**Task directions**
Reproduce every entry word for word. Drop all pictures from the copy.

*** Opening Supplied data ***

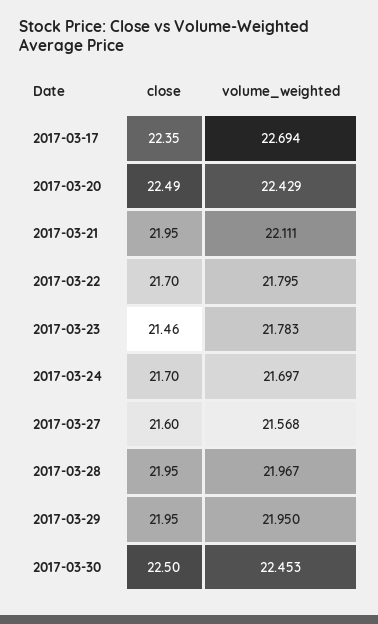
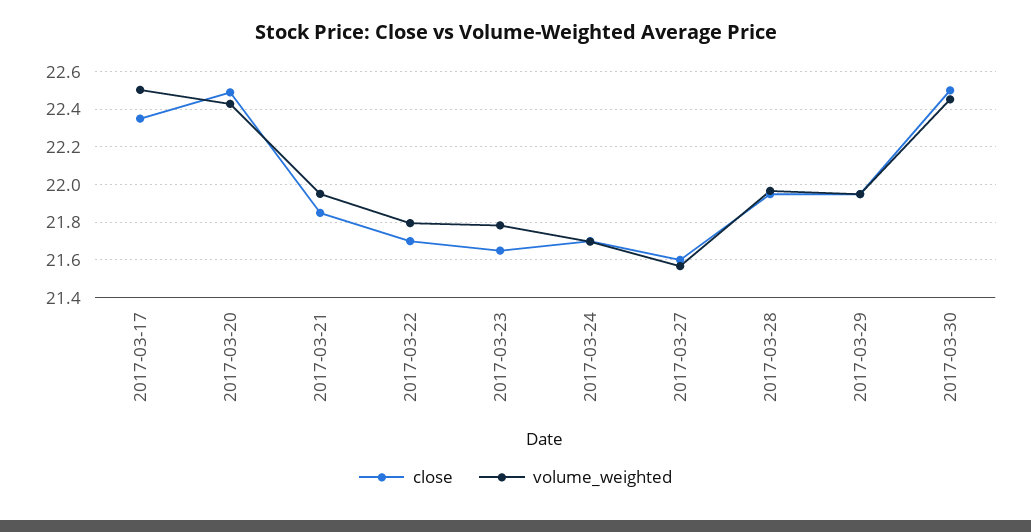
  {
    "close": {
      "2017-03-17": 22.35,
      "2017-03-20": 22.49,
-     "2017-03-21": 21.95,
+     "2017-03-21": 21.85,
      "2017-03-22": 21.7,
-     "2017-03-23": 21.46,
+     "2017-03-23": 21.65,
      "2017-03-24": 21.7,
      "2017-03-27": 21.6,
      "2017-03-28": 21.95,
      "2017-03-29": 21.95,
      "2017-03-30": 22.5
    },
    "volume_weighted": {
-     "2017-03-17": 22.694,
+     "2017-03-17": 22.5,
      "2017-03-20": 22.429,
-     "2017-03-21": 22.111,
+     "2017-03-21": 21.95,
      "2017-03-22": 21.795,
      "2017-03-23": 21.783,
      "2017-03-24": 21.697,
      "2017-03-27": 21.568,
      "2017-03-28": 21.967,
      "2017-03-29": 21.95,
      "2017-03-30": 22.453
    }
  }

*** Closing Supplied data ***

**Task response**
  {
    "close": {
      "2017-03-17": 22.35,
      "2017-03-20": 22.49,
-     "2017-03-21": 21.95,
+     "2017-03-21": 21.85,
      "2017-03-22": 21.7,
-     "2017-03-23": 21.46,
+     "2017-03-23": 21.65,
      "2017-03-24": 21.7,
      "2017-03-27": 21.6,
      "2017-03-28": 21.95,
      "2017-03-29": 21.95,
      "2017-03-30": 22.5
    },
    "volume_weighted": {
-     "2017-03-17": 22.694,
+     "2017-03-17": 22.5,
      "2017-03-20": 22.429,
-     "2017-03-21": 22.111,
+     "2017-03-21": 21.95,
      "2017-03-22": 21.795,
      "2017-03-23": 21.783,
      "2017-03-24": 21.697,
      "2017-03-27": 21.568,
      "2017-03-28": 21.967,
      "2017-03-29": 21.95,
      "2017-03-30": 22.453
    }
  }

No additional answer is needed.